The listing below must be duplicated in full, with nothing altered.

#####

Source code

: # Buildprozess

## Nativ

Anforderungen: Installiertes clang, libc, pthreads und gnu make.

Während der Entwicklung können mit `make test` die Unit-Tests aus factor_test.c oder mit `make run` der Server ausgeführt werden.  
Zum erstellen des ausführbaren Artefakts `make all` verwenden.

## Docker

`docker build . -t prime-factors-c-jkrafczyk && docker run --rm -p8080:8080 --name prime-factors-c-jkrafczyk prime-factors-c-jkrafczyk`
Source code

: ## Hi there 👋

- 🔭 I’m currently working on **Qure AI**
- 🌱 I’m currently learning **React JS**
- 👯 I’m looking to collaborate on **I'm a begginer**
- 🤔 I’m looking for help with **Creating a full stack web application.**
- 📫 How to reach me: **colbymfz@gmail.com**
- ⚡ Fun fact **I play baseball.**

#####

> _Response to this task_:
Source code

: # Buildprozess

## Nativ

Anforderungen: Installiertes clang, libc, pthreads und gnu make.

Während der Entwicklung können mit `make test` die Unit-Tests aus factor_test.c oder mit `make run` der Server ausgeführt werden.  
Zum erstellen des ausführbaren Artefakts `make all` verwenden.

## Docker

`docker build . -t prime-factors-c-jkrafczyk && docker run --rm -p8080:8080 --name prime-factors-c-jkrafczyk prime-factors-c-jkrafczyk`
Source code

: ## Hi there 👋

- 🔭 I’m currently working on **Qure AI**
- 🌱 I’m currently learning **React JS**
- 👯 I’m looking to collaborate on **I'm a begginer**
- 🤔 I’m looking for help with **Creating a full stack web application.**
- 📫 How to reach me: **colbymfz@gmail.com**
- ⚡ Fun fact **I play baseball.**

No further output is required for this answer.